Brief –
Show every line of the records that contains the string "lowest", matching case exactly.

Provided records –

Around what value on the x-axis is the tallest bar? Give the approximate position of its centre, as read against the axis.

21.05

* * *

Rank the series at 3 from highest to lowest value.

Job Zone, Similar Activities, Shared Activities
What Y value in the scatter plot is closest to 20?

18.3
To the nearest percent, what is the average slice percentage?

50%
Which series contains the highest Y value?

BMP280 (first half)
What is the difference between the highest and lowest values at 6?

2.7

Answer below –
Rank the series at 3 from highest to lowest value.
What is the difference between the highest and lowest values at 6?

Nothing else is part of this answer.